6. Петербург. Редакция «Отечественных записок»
Кабинет
Пока они ведут беседу, уже знакомый нам жандармский полушепот объясняет зрителю: «Сие лицо есть небезызвестный Краевский, редактор нового издания „Отечественных записок“, печатающий стихи господина Лермонтова едва ли не в каждом новом томе журнала. Оный же споспешествовал изданию „Героя нашего времени“ и книги стихов последнего. Оный же опубликовал в марте в прошлом годе „Большой свет“ литератора Соллогуба. Прибывший же из своего имения и живущий там на покое отставной чиновник Святослав Раевский посещал редакцию и имел беседу с редактором и сотрудниками. Оный Раевский, как известно, находился ближайшим другом Лермонтову, был вместе с последним арестован в тридцать седьмом годе за распространение непозволительных стихов на смерть Пушкина и сослан в Олонецкую губернию, откуда выручен через год стараниями самого Лермонтова и его бабушки Елизаветы Арсепъевой-Столыпиной…»

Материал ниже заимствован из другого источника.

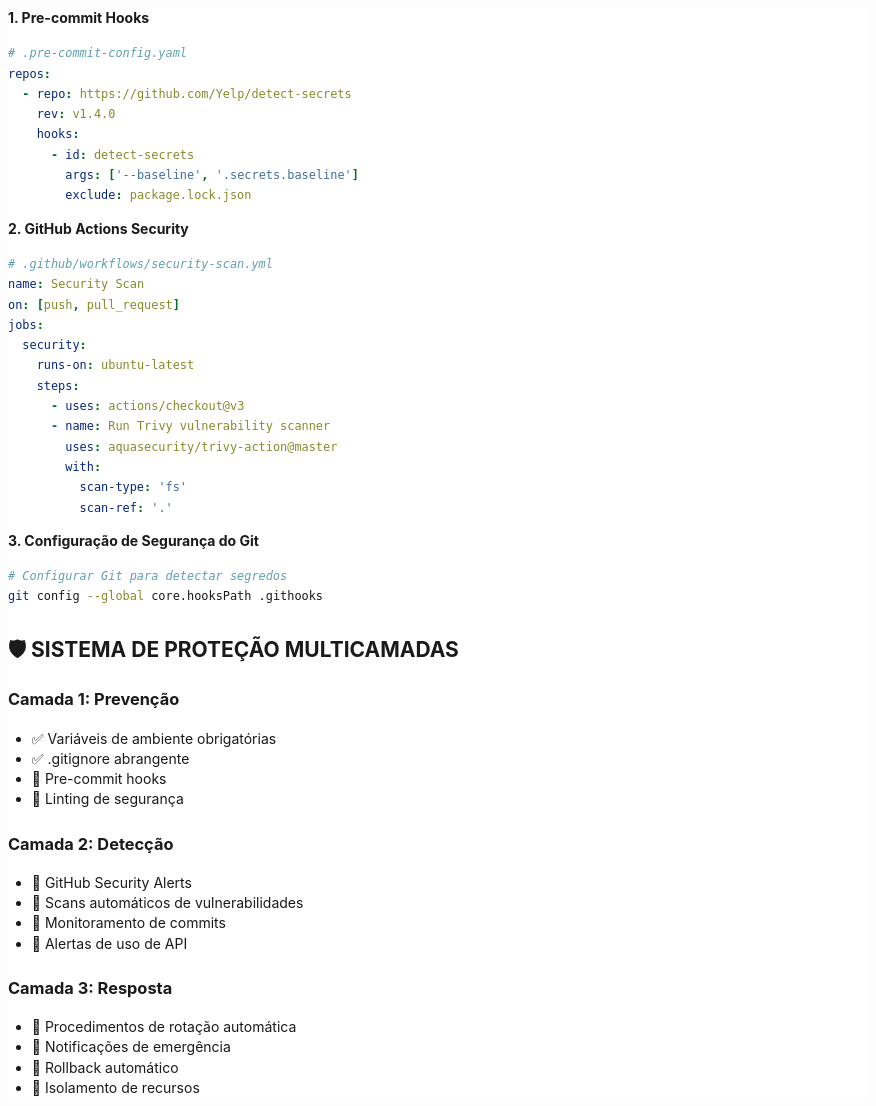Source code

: **1. Pre-commit Hooks**
```yaml
# .pre-commit-config.yaml
repos:
  - repo: https://github.com/Yelp/detect-secrets
    rev: v1.4.0
    hooks:
      - id: detect-secrets
        args: ['--baseline', '.secrets.baseline']
        exclude: package.lock.json
```

**2. GitHub Actions Security**
```yaml
# .github/workflows/security-scan.yml
name: Security Scan
on: [push, pull_request]
jobs:
  security:
    runs-on: ubuntu-latest
    steps:
      - uses: actions/checkout@v3
      - name: Run Trivy vulnerability scanner
        uses: aquasecurity/trivy-action@master
        with:
          scan-type: 'fs'
          scan-ref: '.'
```

**3. Configuração de Segurança do Git**
```bash
# Configurar Git para detectar segredos
git config --global core.hooksPath .githooks
```

## 🛡️ SISTEMA DE PROTEÇÃO MULTICAMADAS

### Camada 1: Prevenção
- ✅ Variáveis de ambiente obrigatórias
- ✅ .gitignore abrangente
- 🔄 Pre-commit hooks
- 🔄 Linting de segurança

### Camada 2: Detecção
- 🔄 GitHub Security Alerts
- 🔄 Scans automáticos de vulnerabilidades
- 🔄 Monitoramento de commits
- 🔄 Alertas de uso de API

### Camada 3: Resposta
- 🔄 Procedimentos de rotação automática
- 🔄 Notificações de emergência
- 🔄 Rollback automático
- 🔄 Isolamento de recursos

Краевский (продолжая разговор). Ты как нельзя кстати, Святослав Афанасьевич, – кто лучше тебя скажет о погибшем! Тут все складывается из рук вон, двор отнесся холодно к этой гибели, Лермонтов и по смерти не прощен, мы даже некролога не можем дать, – цензурный комитет и слышать не хочет. Но Белинский придумал: писать рецензию на второе издание «Героя», с тем чтобы в ней-то все и сказать между строк… Однако, тебя увидев, я думаю, не тебе ли взяться, тут хочется о личности сказать, правду им бросить, потому как вонь пошла несусветная. Над могилою больше, чем при жизни, стали кричать: де, и ничтожен, и подражатель, и неприличен, и безнравствен, – чего не плетут! Белинский сильно напишет, он от Лермонтова без ума и без слез говорить не может, но… Плетнев, к примеру, знаешь что сказал? Белинский, мол, надоел с возгласами о гениальности Лермонтова!..
Раевский. Ай, сволочь!
Краевский. Это еще мягко!.. Не представляешь, что кричат! Оправдаться ищут, унизить Мишеля. Чтоб не так жалко было. Он-де и нового-то ничего не сделал, и не успел, и вообще плох был, а уж о личности и говорить не след – вредный, мол, человек! Вредный!.. Откуда слово-то взяли: вредный, и все!
Раевский. А я скажу – естественно. Отплачивают ему той же монетой.
Краевский. То есть?
Раевский. Как он их любил – так и они его.
Краевский. А-а. Вообще верно… Ну, так как?
Раевский. Все понял, но откажусь сразу… Да, не удивляйся. Тут надо ловко, тонко, под вуалью писать, а я не смогу – я только криком кричать об этом могу, иначе не выйдет. Тебе шпага нужна, а я пять батарей выставлю и палить начну… Я их, я им… (Курит.)
Краевский (помолчав). Да, я не подумал… Нет, братец, батарей не знаю когда дождемся, тут хоть шепотом-то дай бог что пропустить… Нда, жаль… Однако все равно! Слушай! Мало ли какой случай окажется, ты уж сейчас занятно говорил, – запиши! Авось?